Records provided:
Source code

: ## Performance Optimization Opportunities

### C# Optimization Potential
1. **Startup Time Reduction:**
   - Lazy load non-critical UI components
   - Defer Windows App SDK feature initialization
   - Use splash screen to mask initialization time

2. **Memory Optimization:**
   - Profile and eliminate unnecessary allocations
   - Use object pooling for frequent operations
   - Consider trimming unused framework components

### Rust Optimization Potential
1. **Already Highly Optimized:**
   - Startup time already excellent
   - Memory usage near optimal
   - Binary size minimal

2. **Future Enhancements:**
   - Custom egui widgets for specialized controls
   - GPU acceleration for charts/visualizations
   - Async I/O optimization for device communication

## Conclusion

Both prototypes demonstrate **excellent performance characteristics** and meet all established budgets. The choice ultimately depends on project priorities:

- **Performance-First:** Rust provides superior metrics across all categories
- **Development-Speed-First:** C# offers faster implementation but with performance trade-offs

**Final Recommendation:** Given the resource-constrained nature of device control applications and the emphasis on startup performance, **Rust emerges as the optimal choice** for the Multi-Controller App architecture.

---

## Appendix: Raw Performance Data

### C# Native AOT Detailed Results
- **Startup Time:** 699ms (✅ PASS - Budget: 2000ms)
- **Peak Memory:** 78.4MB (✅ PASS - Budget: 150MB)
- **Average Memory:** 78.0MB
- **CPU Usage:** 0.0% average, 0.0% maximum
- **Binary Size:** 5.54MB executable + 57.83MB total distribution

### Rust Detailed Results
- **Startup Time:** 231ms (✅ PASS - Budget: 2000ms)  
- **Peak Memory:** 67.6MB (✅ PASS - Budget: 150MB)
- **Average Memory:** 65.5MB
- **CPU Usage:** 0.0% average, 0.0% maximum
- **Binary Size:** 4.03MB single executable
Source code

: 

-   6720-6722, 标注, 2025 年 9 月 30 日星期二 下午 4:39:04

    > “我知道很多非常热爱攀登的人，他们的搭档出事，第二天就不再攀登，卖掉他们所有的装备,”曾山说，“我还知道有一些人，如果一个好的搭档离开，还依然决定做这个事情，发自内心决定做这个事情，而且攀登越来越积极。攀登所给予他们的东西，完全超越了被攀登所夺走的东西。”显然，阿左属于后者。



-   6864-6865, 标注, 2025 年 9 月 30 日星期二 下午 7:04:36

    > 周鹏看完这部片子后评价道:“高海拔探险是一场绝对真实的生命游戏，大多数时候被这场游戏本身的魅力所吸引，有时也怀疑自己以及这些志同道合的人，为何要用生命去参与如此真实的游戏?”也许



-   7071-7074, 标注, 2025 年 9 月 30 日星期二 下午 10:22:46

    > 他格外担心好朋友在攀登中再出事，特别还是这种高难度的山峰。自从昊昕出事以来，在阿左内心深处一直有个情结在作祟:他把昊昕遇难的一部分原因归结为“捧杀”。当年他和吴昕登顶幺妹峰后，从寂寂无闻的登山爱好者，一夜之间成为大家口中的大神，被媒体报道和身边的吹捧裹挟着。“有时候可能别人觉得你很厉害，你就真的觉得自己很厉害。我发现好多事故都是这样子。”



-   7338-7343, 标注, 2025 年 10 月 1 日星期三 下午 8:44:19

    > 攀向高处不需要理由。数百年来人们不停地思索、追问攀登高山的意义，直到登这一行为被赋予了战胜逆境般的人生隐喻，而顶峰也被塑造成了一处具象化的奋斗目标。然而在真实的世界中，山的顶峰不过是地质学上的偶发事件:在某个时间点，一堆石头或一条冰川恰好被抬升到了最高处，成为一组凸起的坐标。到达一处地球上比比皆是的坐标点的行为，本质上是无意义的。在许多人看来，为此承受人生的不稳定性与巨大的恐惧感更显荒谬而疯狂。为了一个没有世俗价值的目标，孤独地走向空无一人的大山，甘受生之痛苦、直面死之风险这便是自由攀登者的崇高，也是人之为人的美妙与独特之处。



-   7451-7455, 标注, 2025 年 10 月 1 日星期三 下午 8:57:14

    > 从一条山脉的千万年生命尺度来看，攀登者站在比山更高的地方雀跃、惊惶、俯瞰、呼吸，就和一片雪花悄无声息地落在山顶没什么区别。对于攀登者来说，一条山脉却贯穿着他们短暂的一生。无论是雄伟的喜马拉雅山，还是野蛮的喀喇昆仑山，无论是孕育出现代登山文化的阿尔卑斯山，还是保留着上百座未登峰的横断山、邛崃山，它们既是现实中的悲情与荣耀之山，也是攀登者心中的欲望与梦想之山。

To do: Within the listing above, give again exactly every line from the line with "Both prototypes demonstrate" through the line with "### C# Native AOT Detailed Results", both included, and no other line.

Solution to this problem:
Both prototypes demonstrate **excellent performance characteristics** and meet all established budgets. The choice ultimately depends on project priorities:

- **Performance-First:** Rust provides superior metrics across all categories
- **Development-Speed-First:** C# offers faster implementation but with performance trade-offs

**Final Recommendation:** Given the resource-constrained nature of device control applications and the emphasis on startup performance, **Rust emerges as the optimal choice** for the Multi-Controller App architecture.

---

## Appendix: Raw Performance Data

### C# Native AOT Detailed Results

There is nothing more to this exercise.